Professional Paper, Thesis, and Dissertation Defenses

This page contains a collection of abstracts and other information about student defenses within the department. This page has been kept since December 4th, 2003 but is not to be considered as a complete listing of department defenses. If you wish to have a defense advertised via this page and email, send email to webmastr@cse.unr.edu.

Navin Goel
Advisor: George Bebis
Location: SEM 326

Friday, April 30th, 2004 at 11:00a.m.

Face Recognition, Experiments with Random Projection

Human face recognition is one of the classical problems in computer vision with many potential applications such as searching large face databases, human computer interface, video surveillance and biometric security. One of the most widely accepted and promising approaches in face recognition is Principal Component Analysis (PCA). Although PCA has its limitations: large computational load and poor adaptability with change in environment. In this thesis we evaluate the use of Random Projection for face recognition. Random Projections (RP) has been identified as a promising approach for dimensionality reduction. RP is significantly less expensive compared to other conventional techniques. It is this property of RP that makes it a preferred approach over PCA in face recognition algorithm. Our results are based on varying projecting dimensions and different random ensembles. Over the experiments we compare our results with the Eigen face approach.

James Frye
Advisor: Fred Harris
Location: SEM 234

Wednesday, December 10th, 2003 at 3:00p.m.

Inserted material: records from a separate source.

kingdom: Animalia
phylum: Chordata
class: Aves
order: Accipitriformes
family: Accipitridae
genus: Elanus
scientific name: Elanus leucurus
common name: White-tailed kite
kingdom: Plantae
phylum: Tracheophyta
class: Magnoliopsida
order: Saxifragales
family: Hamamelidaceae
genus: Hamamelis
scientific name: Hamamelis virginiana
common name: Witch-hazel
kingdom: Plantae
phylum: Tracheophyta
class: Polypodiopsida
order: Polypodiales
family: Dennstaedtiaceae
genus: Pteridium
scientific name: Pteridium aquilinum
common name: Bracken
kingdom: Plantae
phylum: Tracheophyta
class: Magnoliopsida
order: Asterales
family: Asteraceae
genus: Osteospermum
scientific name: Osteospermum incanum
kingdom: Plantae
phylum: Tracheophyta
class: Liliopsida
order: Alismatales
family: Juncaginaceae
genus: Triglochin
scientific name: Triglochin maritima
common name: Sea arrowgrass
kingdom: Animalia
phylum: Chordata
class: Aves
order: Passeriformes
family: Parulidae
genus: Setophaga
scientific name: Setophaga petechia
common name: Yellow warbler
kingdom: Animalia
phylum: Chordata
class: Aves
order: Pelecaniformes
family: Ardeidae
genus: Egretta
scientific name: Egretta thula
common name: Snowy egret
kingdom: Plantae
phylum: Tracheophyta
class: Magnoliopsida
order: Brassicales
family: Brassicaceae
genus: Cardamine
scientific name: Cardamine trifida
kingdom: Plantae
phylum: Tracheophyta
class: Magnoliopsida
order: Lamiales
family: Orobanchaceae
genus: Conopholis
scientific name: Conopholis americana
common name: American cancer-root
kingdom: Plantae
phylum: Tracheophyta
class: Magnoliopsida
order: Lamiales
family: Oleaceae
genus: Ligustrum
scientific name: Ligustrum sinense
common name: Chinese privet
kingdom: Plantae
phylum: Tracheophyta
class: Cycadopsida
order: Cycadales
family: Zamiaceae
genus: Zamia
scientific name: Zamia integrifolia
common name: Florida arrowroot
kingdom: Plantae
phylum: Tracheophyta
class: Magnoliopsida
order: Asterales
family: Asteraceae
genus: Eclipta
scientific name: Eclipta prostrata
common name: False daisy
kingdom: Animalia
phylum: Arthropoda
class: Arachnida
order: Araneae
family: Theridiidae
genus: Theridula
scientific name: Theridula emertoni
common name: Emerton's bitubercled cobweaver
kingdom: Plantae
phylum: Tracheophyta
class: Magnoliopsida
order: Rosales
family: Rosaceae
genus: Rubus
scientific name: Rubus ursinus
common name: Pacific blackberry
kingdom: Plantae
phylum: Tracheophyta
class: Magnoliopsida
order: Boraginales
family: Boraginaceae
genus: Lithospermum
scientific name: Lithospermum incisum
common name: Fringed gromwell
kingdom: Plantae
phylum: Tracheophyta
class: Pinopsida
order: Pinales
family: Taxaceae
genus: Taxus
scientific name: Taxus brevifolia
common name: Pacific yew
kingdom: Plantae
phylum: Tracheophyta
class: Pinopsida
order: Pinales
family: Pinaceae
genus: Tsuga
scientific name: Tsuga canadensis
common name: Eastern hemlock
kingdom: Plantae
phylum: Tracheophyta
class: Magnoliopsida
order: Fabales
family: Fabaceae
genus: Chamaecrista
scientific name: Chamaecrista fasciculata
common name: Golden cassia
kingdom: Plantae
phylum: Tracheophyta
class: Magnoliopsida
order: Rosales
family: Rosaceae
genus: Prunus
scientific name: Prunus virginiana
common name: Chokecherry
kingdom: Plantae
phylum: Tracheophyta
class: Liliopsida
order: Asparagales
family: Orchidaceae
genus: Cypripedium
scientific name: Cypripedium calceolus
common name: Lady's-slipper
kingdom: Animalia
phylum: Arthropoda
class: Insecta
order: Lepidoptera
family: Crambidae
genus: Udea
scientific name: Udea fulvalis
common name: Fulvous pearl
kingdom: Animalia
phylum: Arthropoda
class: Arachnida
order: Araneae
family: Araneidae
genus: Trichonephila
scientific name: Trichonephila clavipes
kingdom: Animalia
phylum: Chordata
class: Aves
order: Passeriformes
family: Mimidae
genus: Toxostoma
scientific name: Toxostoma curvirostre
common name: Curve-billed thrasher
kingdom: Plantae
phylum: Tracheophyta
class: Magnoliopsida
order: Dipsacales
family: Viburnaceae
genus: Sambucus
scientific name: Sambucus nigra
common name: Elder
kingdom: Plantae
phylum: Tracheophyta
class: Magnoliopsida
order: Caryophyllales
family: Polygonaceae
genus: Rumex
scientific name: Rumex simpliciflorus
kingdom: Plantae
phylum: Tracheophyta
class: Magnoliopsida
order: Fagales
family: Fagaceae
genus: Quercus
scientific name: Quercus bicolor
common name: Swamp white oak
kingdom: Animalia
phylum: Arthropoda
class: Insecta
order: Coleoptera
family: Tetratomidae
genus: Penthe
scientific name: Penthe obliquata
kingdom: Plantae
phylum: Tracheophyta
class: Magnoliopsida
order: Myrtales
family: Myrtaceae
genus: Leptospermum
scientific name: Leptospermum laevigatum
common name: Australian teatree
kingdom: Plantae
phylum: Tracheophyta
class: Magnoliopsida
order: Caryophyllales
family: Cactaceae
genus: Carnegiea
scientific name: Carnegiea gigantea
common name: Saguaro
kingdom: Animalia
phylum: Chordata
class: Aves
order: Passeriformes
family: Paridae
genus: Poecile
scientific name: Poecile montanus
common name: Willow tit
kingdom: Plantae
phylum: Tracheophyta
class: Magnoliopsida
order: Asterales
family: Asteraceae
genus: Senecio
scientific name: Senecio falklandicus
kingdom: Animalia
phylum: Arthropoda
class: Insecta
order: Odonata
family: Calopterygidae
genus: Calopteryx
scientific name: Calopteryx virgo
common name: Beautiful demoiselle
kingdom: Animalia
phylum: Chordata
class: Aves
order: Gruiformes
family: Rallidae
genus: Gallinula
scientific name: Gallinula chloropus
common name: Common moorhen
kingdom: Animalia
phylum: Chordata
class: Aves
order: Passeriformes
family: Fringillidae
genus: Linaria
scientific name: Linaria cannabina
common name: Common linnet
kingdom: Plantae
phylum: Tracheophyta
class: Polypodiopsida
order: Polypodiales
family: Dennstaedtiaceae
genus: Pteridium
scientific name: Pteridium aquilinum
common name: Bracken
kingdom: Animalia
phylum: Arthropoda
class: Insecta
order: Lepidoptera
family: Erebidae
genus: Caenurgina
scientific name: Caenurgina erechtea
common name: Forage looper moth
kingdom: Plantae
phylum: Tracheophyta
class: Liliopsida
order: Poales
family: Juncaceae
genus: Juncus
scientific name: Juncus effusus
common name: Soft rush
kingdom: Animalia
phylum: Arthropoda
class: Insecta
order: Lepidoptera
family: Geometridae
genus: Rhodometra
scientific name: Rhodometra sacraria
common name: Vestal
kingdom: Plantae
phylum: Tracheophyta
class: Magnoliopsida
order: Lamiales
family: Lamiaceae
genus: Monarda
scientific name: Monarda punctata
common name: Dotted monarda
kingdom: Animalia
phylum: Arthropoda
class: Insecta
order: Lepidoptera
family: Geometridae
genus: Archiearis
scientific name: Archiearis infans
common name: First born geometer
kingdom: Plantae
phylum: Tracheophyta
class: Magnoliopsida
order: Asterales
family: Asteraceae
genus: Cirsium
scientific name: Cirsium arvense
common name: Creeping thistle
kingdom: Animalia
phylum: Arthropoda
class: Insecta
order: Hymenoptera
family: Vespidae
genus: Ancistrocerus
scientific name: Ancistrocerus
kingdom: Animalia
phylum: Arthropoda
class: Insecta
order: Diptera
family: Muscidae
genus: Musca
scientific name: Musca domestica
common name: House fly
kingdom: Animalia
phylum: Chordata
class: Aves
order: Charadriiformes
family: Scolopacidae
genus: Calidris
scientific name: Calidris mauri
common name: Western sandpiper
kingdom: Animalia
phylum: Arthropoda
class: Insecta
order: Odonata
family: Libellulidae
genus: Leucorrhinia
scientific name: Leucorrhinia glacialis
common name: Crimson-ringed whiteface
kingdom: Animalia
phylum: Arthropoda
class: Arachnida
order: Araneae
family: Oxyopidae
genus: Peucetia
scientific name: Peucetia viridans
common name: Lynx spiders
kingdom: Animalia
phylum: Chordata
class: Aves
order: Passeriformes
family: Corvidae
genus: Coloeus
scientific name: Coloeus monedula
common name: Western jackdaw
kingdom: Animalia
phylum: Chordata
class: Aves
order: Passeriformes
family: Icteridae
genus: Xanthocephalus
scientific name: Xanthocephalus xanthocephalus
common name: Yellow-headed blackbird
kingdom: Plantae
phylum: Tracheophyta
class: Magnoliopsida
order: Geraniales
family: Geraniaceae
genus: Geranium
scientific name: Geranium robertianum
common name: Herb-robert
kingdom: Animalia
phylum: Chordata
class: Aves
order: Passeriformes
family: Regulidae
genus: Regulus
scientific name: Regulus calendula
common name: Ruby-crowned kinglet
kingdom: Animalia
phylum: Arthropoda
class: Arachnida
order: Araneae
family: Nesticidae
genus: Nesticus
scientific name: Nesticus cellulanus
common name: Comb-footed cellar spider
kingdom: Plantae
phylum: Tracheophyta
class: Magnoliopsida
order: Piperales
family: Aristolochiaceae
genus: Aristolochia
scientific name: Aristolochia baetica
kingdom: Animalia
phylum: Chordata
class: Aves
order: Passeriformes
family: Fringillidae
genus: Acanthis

Parallel Optimization of a NeoCortical Simulation Program

This thesis describes work done in optimizing an existing NeoCortical Simulation Program (NCS), including the development of a set of parallel profiling and measurement tools.

The NCS program is an ongoing project of the Brain Computation Lab. Previous development work was most recently presented in E. Courtenay Wilson's thesis. It will be shown that from that base, this work has increased sequential computation speed by at least an order of magnitude; increased the demonstrated model size by three orders of magnitude; created a program which exhibits near-linear speedup over the number of processors tested; and, despite having added significant additional functionality, has decreased the code base by some 45 percent.

Jeremy Buchmann
Advisor: Sushil Louis
Location: SEM 211

Monday, December 8th, 2003 at Noon

Selective Naive Bayes Classification

Text classification is a problem that grows more relevant each day. It was recently estimated that there are almost 800 MB of data produced per person, per year, with 92% of that data being stored on magnetic media. Much of this data is text (memos, reports, emails, Web pages) which is often classified according to some criteria set by the user. The ability to automatically classify much of this data would save time and improve the useability of computers systems. In this thesis, we demonstrate a technique for improving the performance of an automatic text classification system in a hierarchical class space as well as a flat class space.

Sean Martin
Advisor: Fred Harris
Location: SEM 261

Friday, December 5th, 2003 at 4:00p.m.

A Parallel Queuing System for Computationally Intensive Problems on Medium to Large Beowulf Clusters

Large groups of networked workstations, commonly referred to as Beowulf clusters, require a systematic approach to load balancing. Many applications require extensive message passing and synchronization to take full advantage of the available processing power. We have endeavored to simplify this task by developing a generic queuing system that can be adapted to different applications. This system is particularly suited to graph theory problems, many of which require a high ratio of computation to message passing. We have use the queuing system to solve a common graph theory problem, finding the Minimum Crossing Number of a complete graph.

Gigi Shum
Advisor: Sergiu Dascalu
Location: SEM 211

Friday, December 5th, 2003 at 3:00p.m.

Combining Semi-Formal and Formal Norations in User Interface Specification

Combining formal and semi-formal methods to create software specifications capitalizes on the advantages of both styles of notation. Semi-formal notations such as UML allow the creation of easy to understand descriptions of the systems architecture and behavior. Formal notations such as Z++ allow precise elaboration of specifications that can be refined up to the point of implementation. Previously proposed translation rules for the conversion of UML statecharts to Z++ specifications have not included support for nested statecharts. Nested statecharts, on which the approach presented in this paper is focused, are powerful modeling constructs and thus hold strong importance in correctly developing complex models of software systems. Because user interfaces can be mission critical in certain types of application, the combination of formal and semi-formal notations for user interface specification is explored in this paper. In addition, rules for translating UML statecharts to Z++ are presented and the prototype of a Z++/UML editor is described.